A pair of dimers associate in an antiparallel manner (N to C; C to N) to form a staggered tetramer (C).

Question 88

True or False:

Intermediate filaments have no nucleotide binding sites and no structural polarity.

Answer 88

True

• only polarity is the N- and C-terminus *

Question 89

In the construction of intermediate filaments, how is each tetramer structured to allow association with another tetramer?

Answer 89

Within each tetramer, the two dimers are offset, allowing it to associate with another tetramer.

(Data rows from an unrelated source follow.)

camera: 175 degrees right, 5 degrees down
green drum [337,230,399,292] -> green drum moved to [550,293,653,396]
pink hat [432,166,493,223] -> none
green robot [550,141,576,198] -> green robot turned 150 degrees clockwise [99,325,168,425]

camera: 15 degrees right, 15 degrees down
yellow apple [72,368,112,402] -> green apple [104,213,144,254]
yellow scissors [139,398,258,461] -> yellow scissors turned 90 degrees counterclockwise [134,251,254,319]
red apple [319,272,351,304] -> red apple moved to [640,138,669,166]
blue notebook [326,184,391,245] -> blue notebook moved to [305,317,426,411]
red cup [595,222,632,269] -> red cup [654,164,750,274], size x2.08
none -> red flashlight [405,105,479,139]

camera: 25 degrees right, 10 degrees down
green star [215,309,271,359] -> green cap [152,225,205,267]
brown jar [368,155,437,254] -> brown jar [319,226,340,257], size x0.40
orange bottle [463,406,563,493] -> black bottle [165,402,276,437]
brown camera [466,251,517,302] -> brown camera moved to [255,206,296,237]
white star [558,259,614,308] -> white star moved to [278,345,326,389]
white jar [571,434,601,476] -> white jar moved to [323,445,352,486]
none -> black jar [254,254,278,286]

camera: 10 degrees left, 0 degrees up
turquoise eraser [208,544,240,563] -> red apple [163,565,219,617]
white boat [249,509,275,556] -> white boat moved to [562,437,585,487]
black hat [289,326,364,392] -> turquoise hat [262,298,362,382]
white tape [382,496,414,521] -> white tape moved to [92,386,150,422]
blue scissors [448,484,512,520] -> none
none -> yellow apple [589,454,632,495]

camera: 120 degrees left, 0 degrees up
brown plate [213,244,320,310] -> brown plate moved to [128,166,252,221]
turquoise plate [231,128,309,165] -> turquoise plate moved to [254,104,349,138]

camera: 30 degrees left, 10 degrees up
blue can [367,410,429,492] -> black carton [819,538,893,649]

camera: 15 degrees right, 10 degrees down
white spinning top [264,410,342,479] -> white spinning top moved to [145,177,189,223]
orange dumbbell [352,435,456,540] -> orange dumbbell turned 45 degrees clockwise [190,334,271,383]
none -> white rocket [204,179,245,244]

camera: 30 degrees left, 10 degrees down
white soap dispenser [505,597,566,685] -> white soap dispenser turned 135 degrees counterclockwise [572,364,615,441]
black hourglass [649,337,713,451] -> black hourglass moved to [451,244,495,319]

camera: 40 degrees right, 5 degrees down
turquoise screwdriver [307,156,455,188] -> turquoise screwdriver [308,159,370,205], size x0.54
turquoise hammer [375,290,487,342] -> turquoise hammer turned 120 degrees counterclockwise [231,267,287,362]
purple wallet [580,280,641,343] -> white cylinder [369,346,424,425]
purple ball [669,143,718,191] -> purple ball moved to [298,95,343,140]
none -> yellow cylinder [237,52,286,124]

Each parallel tetramers (proto-filaments) pack together lateraly to form the filament

Question 90

How many parallel tetramers (proto-filaments) pack together laterally to form the filament?

Answer 90

8 parallel tetramers (proto-filaments) pack together laterally to form the filament.

Question 91

What is the most diverse group of intermediate filaments?

Answer 91

Keratins

Question 92

In the human genome, how many distinct keratin genes are there?

Answer 92

50 distinct keratin genes in the human genome.

Question 93

How many of the keratin genes are found in human epithelial cells?

Answer 93

about 20 found in human epthelial cells

Question 94

How many of the keratins genes are specific to hair and nails?

Answer 94

10 specific to hair and nails.

Question 95

How do keratins impart mechanical strength?

Answer 95

By anchoring intermediate filaments at site of cell-cell contacts, desmosomes, or cell-matrix contacts, called hemidesmosomes.

Question 96

What type of protein imparts mechanical strength by anchoring intermediate filaments at site of cell-cell contacts, desmosomes, or cell-matrix contacts, called hemidesmosomes?

Answer 96

Keratin

Question 97

What are the 3 types of cytoskeleton proteins?

Answer 97

• actin filaments
• microtubules
• intermediate filaments

Question 98

List the features of the cytoskeleton.

Answer 98

• Cytoskeleton are built from protein subunits.
• Cytoskeletal filaments are formed from proto-filaments.
• Nucleation is the rate-limiting step in the formation of cytoskeletal filament.
• Polymerization of protein subunits creates structural polarity.
• Nucleotide hydrolysis by tubulin and actin results is filament treadmilling and dynamic instability.